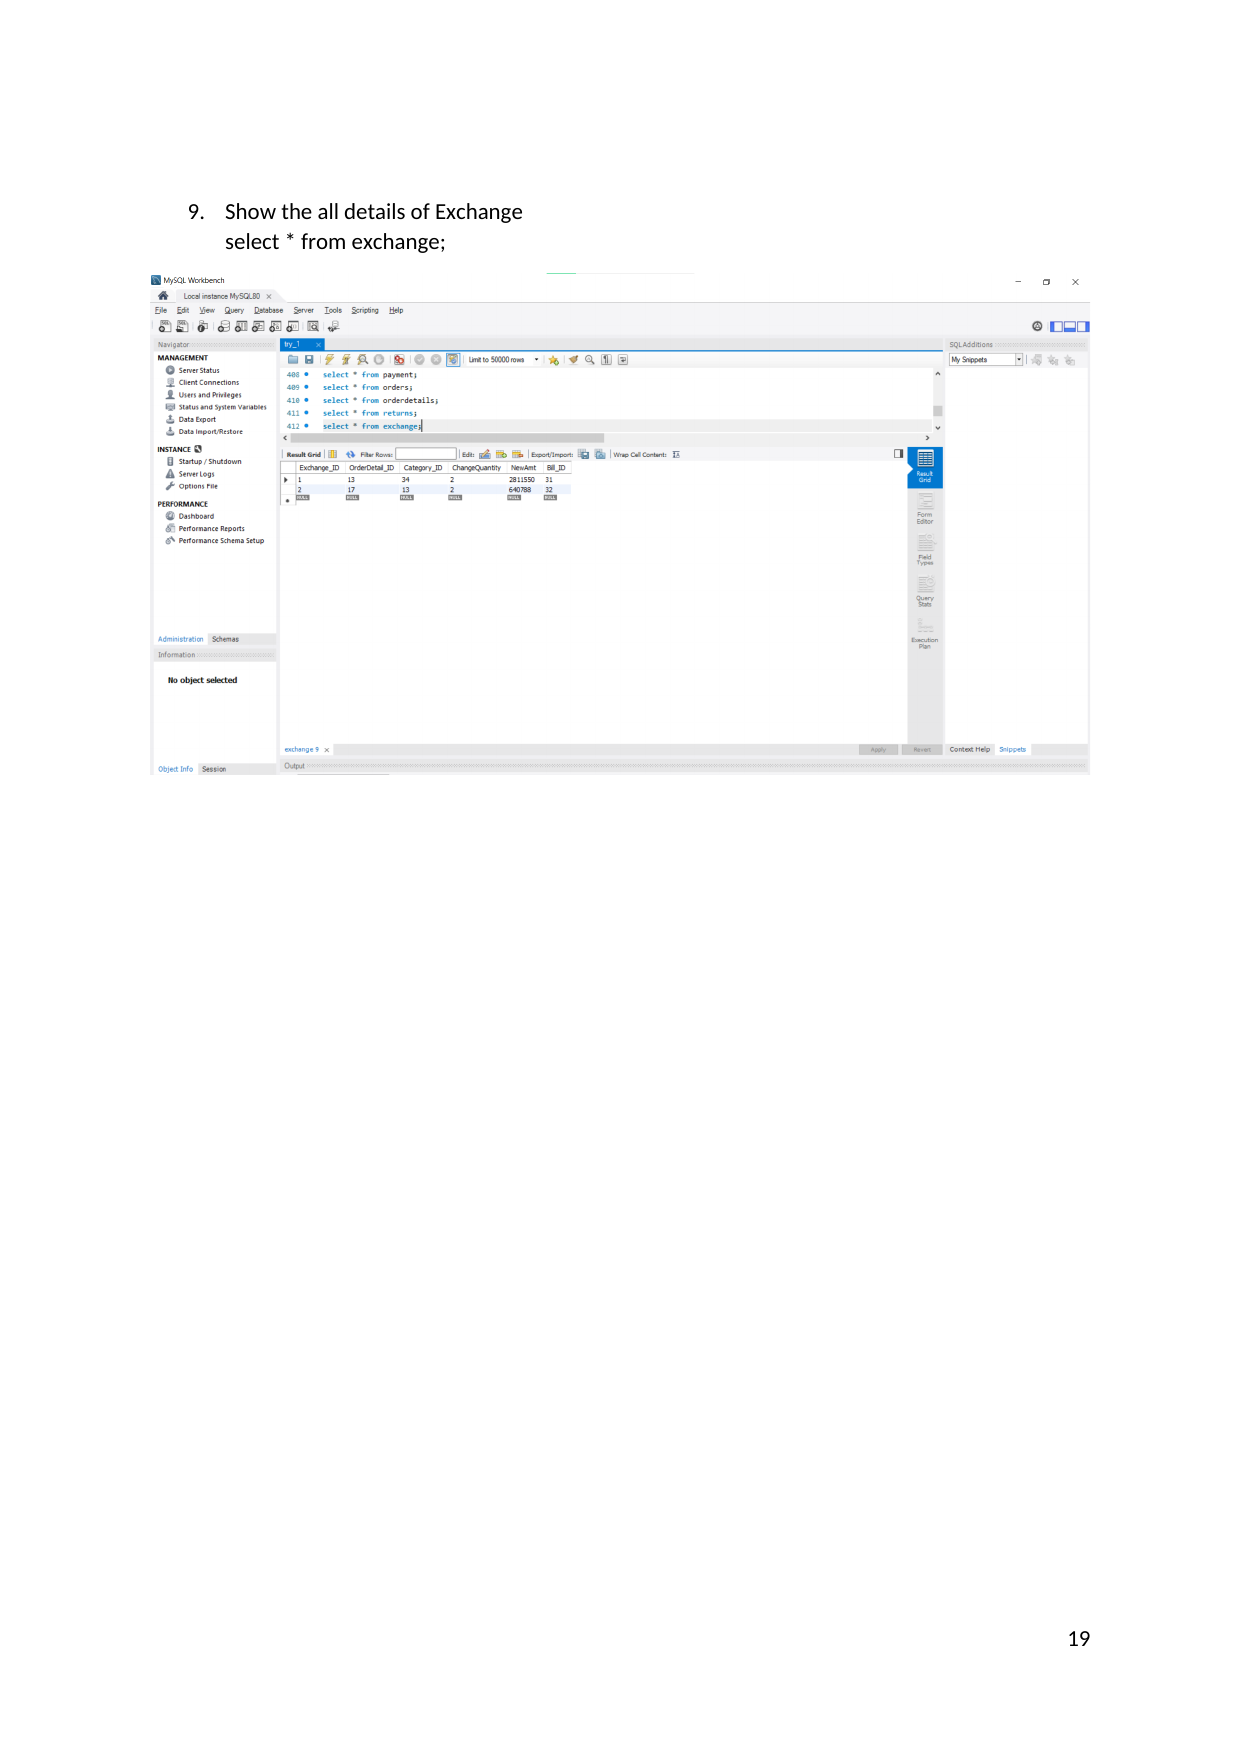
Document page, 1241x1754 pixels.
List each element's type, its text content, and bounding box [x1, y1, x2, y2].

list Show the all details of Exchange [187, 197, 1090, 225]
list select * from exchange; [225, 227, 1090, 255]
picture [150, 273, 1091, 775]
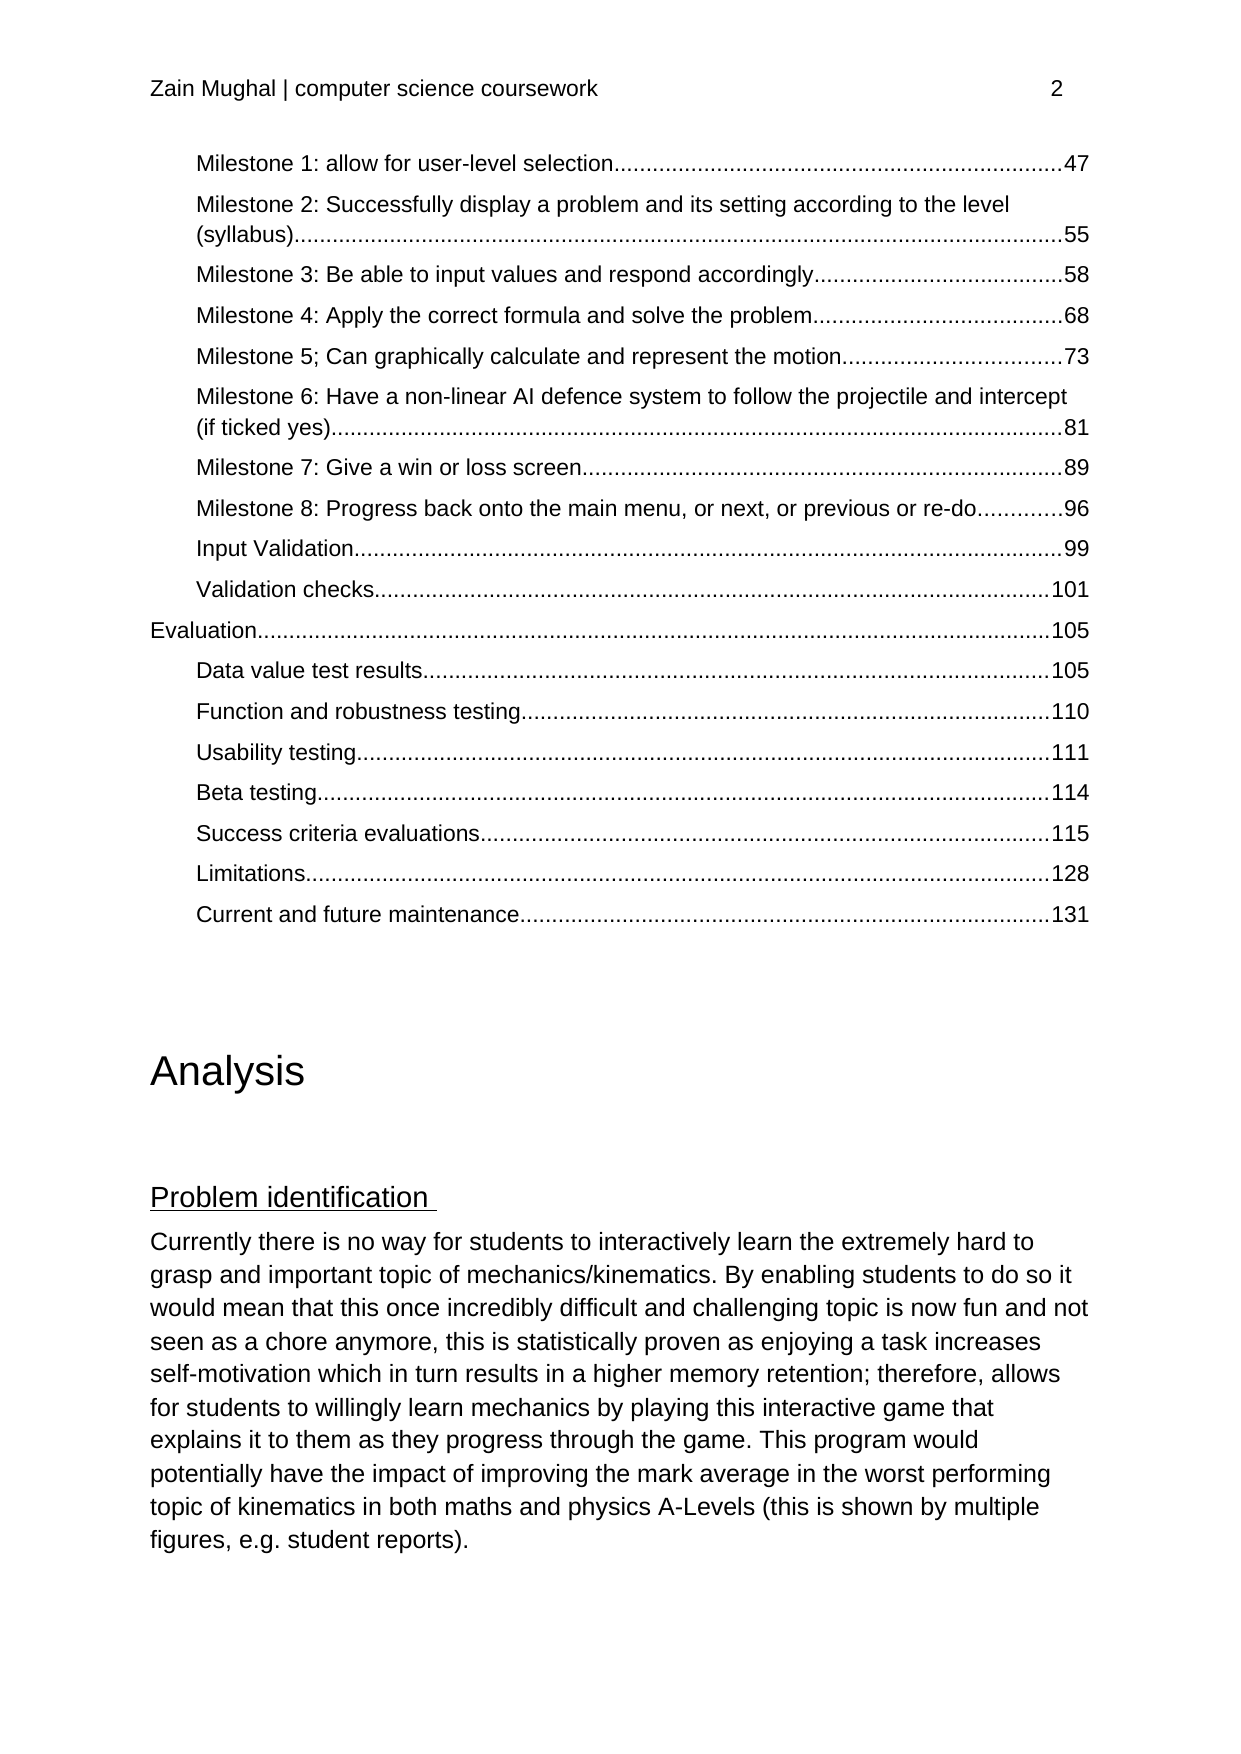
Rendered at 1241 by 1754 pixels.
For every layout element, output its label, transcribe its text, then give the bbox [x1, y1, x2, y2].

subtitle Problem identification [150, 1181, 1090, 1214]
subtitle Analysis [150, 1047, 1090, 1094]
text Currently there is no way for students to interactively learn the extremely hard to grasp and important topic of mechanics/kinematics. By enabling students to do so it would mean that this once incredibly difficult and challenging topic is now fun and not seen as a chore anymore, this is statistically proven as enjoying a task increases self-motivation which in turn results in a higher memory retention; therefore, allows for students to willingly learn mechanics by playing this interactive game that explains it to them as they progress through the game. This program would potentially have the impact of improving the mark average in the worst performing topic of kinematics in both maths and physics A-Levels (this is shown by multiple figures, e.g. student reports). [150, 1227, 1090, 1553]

PROBLEM STATEMENT
From the listing above, determine how many lines contain "pixels", then write only that number.

SOLUTION TO THIS EXERCISE
2